Static branch prediction / GCC optimization

Question

Consider the following C program:

void bar();
void baz();

void foo( int a ) {
    if ( a ) {
        bar();
    }
    else {
        baz();
    }
}

On my x86-64-based computer, the instructions generated by GCC with the -O1 optimization level gives:

 0: sub    $0x8,%rsp
 4: test   %edi,%edi
 6: je     14 <foo+0x14>
 8: mov    $0x0,%eax
 d: callq  12 <foo+0x12> # relocation to bar
12: jmp    1e <foo+0x1e>
14: mov    $0x0,%eax
19: callq  1e <foo+0x1e> # relocation to baz
1e: add    $0x8,%rsp
22: retq

whereas adding the -freorder-blocks optimization parameter (included in -O2) turns the code into:

 0: sub    $0x8,%rsp
 4: test   %edi,%edi
 6: jne    17 <foo+0x17>
 8: mov    $0x0,%eax
 d: callq  12 <foo+0x12> # relocation to baz
12: add    $0x8,%rsp
16: retq   
17: mov    $0x0,%eax
1c: callq  21 <foo+0x21> # relocation to bar
21: add    $0x8,%rsp
25: retq

what is mainly a change from jump equals to jump not equals. I know that up to Pentium 4, static branch prediction on a conditional forward branch was considered not taken by the processor (it seems that static prediction became random on further Intel processors), thus I imagine this optimization is dealing with this.
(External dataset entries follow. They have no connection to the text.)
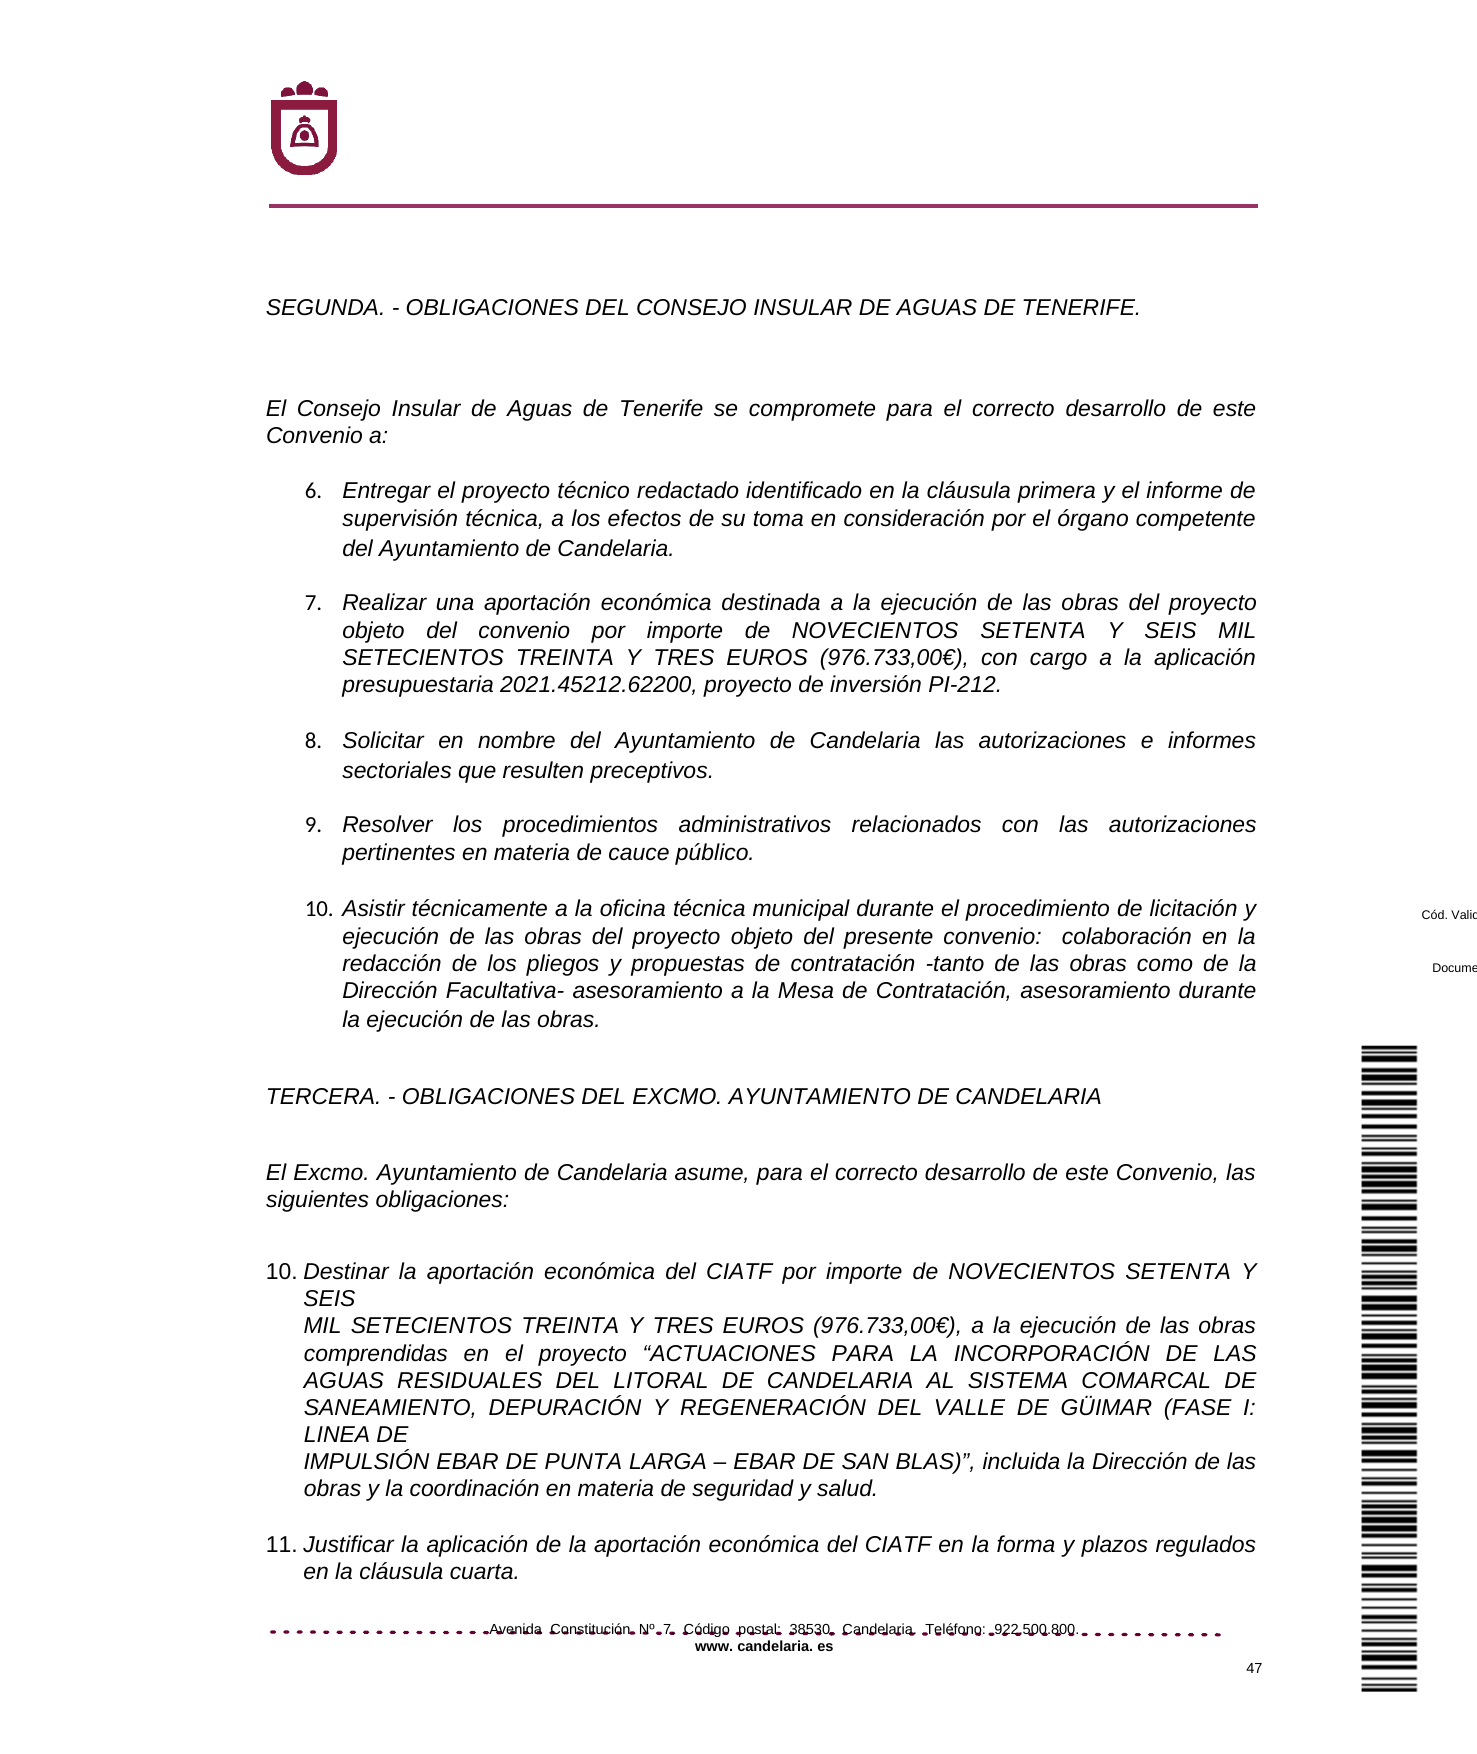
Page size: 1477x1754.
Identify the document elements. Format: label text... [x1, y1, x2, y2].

picture [1362, 1046, 1420, 1691]
list Realizar una aportación económica destinada a la ejecución de las obras del proyecto objeto del convenio por importe de NOVECIENTOS SETENTA Y SEIS MIL SETECIENTOS TREINTA Y TRES EUROS (976.733,00€), con cargo a la aplicación presupuestaria 2021.45212.62200, proyecto de inversión PI-212. [304, 588, 1259, 697]
list Solicitar en nombre del Ayuntamiento de Candelaria las autorizaciones e informes sectoriales que resulten preceptivos. [304, 726, 1259, 784]
text IMPULSIÓN EBAR DE PUNTA LARGA – EBAR DE SAN BLAS)”, incluida la Dirección de las obras y la coordinación en materia de seguridad y salud. [303, 1448, 1259, 1502]
list Resolver los procedimientos administrativos relacionados con las autorizaciones pertinentes en materia de cauce público. [304, 810, 1259, 865]
picture [271, 81, 337, 175]
text TERCERA. - OBLIGACIONES DEL EXCMO. AYUNTAMIENTO DE CANDELARIA [266, 1083, 1259, 1109]
list Asistir técnicamente a la oficina técnica municipal durante el procedimiento de licitación y ejecución de las obras del proyecto objeto del presente convenio: colaboración en la redacción de los pliegos y propuestas de contratación -tanto de las obras como de la Dirección Facultativa- asesoramiento a la Mesa de Contratación, asesoramiento durante la ejecución de las obras. [304, 894, 1259, 1033]
text El Consejo Insular de Aguas de Tenerife se compromete para el correcto desarrollo de este Convenio a: [266, 395, 1259, 449]
text SEGUNDA. - OBLIGACIONES DEL CONSEJO INSULAR DE AGUAS DE TENERIFE. [266, 294, 1259, 321]
text MIL SETECIENTOS TREINTA Y TRES EUROS (976.733,00€), a la ejecución de las obras comprendidas en el proyecto “ACTUACIONES PARA LA INCORPORACIÓN DE LAS AGUAS RESIDUALES DEL LITORAL DE CANDELARIA AL SISTEMA COMARCAL DE SANEAMIENTO, DEPURACIÓN Y REGENERACIÓN DEL VALLE DE GÜIMAR (FASE I: LINEA DE [303, 1312, 1259, 1447]
list Destinar la aportación económica del CIATF por importe de NOVECIENTOS SETENTA Y SEIS [266, 1258, 1259, 1311]
list Justificar la aplicación de la aportación económica del CIATF en la forma y plazos regulados en la cláusula cuarta. [266, 1531, 1259, 1584]
list Entregar el proyecto técnico redactado identificado en la cláusula primera y el informe de supervisión técnica, a los efectos de su toma en consideración por el órgano competente del Ayuntamiento de Candelaria. [304, 477, 1259, 561]
text El Excmo. Ayuntamiento de Candelaria asume, para el correcto desarrollo de este Convenio, las siguientes obligaciones: [266, 1159, 1259, 1213]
Assuming that and refering to the jne optimized version, it would mean that the else block is in fact considered to be more likely executed than the if block in the program flow.

But what does it mean exactly? Since there is no assumption on the a value in the foo function by the compiler, such probability relies on the programmer's writings only (who could in fact have used if ( !a ) instead of if ( a ) and inverted function calls).
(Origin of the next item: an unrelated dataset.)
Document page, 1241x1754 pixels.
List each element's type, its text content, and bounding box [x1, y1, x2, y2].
Does that mean that it should be considered as a good practice to treat if conditional blocks as exceptional cases (and not the normal execution flow)?

That is:

if ( !cond ) {
    // exceptional code
}
else {
    // normal continuation
}

instead of:

if ( cond ) {
    // normal continuation
}
else {
    // exceptional code
}

(of course, one could prefer using return statement inside relevant block to limit indentation size).

Answer 1

I once had significant amount of performance optimization actions on ARM(7,9). It was plain C, dumb enough compiler (SDT AFAIR). One of the way to save some CPU resources was to analyse if branches and rewrite if condition so normal flow doesn't break linear instructions sequence. This had positive effect both because of CPU prediction block more efficient usage and more efficient code segment memory cache usage.

I think here we see optimization which is very close. In first code fragment both branches lead to normal sequence being broken (line with lavel 6 for one branch and 12 for another). In second fragment one branch instructions are ordered up to retq and other branch sequence has single jump (not worse than it was in first fragment). Please pay attention to 2 retq instructions.
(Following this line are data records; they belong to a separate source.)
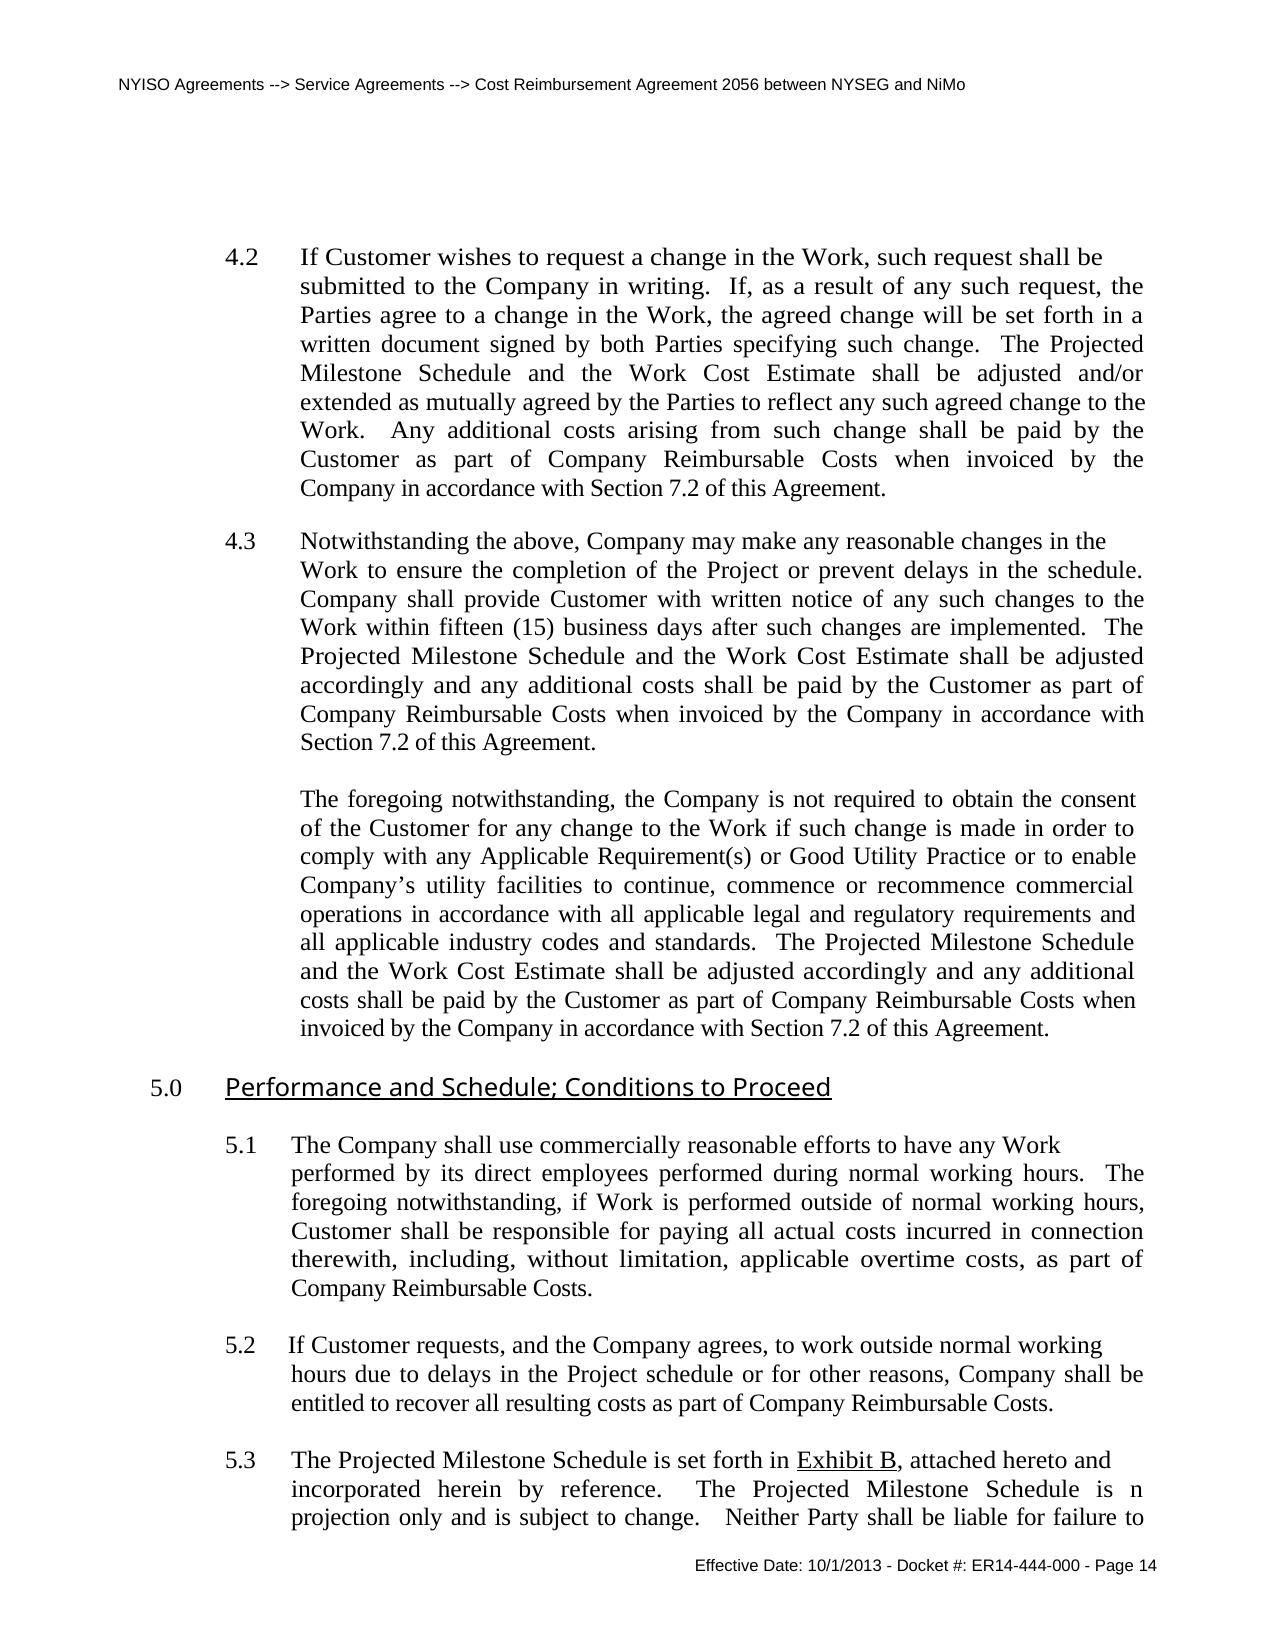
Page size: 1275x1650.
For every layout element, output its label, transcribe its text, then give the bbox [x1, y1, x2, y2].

text Work to ensure the completion of the Project or prevent delays in the schedule. Company shall provide Customer with written notice of any such changes to the Work within fifteen (15) business days after such changes are implemented. The Projected Milestone Schedule and the Work Cost Estimate shall be adjusted accordingly and any additional costs shall be paid by the Customer as part of Company Reimbursable Costs when invoiced by the Company in accordance with Section 7.2 of this Agreement. [300, 555, 1145, 757]
text 4.3 Notwithstanding the above, Company may make any reasonable changes in the [225, 527, 1275, 555]
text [291, 1475, 1145, 1532]
text 5.2 If Customer requests, and the Company agrees, to work outside normal working [225, 1331, 1275, 1359]
text submitted to the Company in writing. If, as a result of any such request, the Parties agree to a change in the Work, the agreed change will be set forth in a written document signed by both Parties specifying such change. The Projected Milestone Schedule and the Work Cost Estimate shall be adjusted and/or extended as mutually agreed by the Parties to reflect any such agreed change to the Work. Any additional costs arising from such change shall be paid by the Customer as part of Company Reimbursable Costs when invoiced by the Company in accordance with Section 7.2 of this Agreement. [300, 271, 1146, 502]
text 5.0 Performance and Schedule; Conditions to Proceed [150, 1073, 1275, 1102]
text 4.2 If Customer wishes to request a change in the Work, such request shall be [225, 243, 1275, 271]
text 5.3 The Projected Milestone Schedule is set forth in Exhibit B, attached hereto and [225, 1445, 1275, 1474]
text performed by its direct employees performed during normal working hours. The foregoing notwithstanding, if Work is performed outside of normal working hours, Customer shall be responsible for paying all actual costs incurred in connection therewith, including, without limitation, applicable overtime costs, as part of Company Reimbursable Costs. [291, 1159, 1145, 1302]
text hours due to delays in the Project schedule or for other reasons, Company shall be entitled to recover all resulting costs as part of Company Reimbursable Costs. [291, 1359, 1144, 1418]
text 5.1 The Company shall use commercially reasonable efforts to have any Work [150, 1130, 1275, 1159]
text The foregoing notwithstanding, the Company is not required to obtain the consent of the Customer for any change to the Work if such change is made in order to comply with any Applicable Requirement(s) or Good Utility Practice or to enable Company’s utility facilities to continue, commence or recommence commercial operations in accordance with all applicable legal and regulatory requirements and all applicable industry codes and standards. The Projected Milestone Schedule and the Work Cost Estimate shall be adjusted accordingly and any additional costs shall be paid by the Customer as part of Company Reimbursable Costs when invoiced by the Company in accordance with Section 7.2 of this Agreement. [300, 784, 1145, 1042]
So as I can see this is not the question of je or jne but rather question of blocks reordering so branches are linear instructions sequence with one of them entered without any jump and full prediction block power saved.

Regarding to "why GCC prefers one branch over another"... I see in documentation this can be result of static branch prediction (based on calls inside translation unit?). Anyway I'd recommend to play with __builtin_expect to have more detailed answer.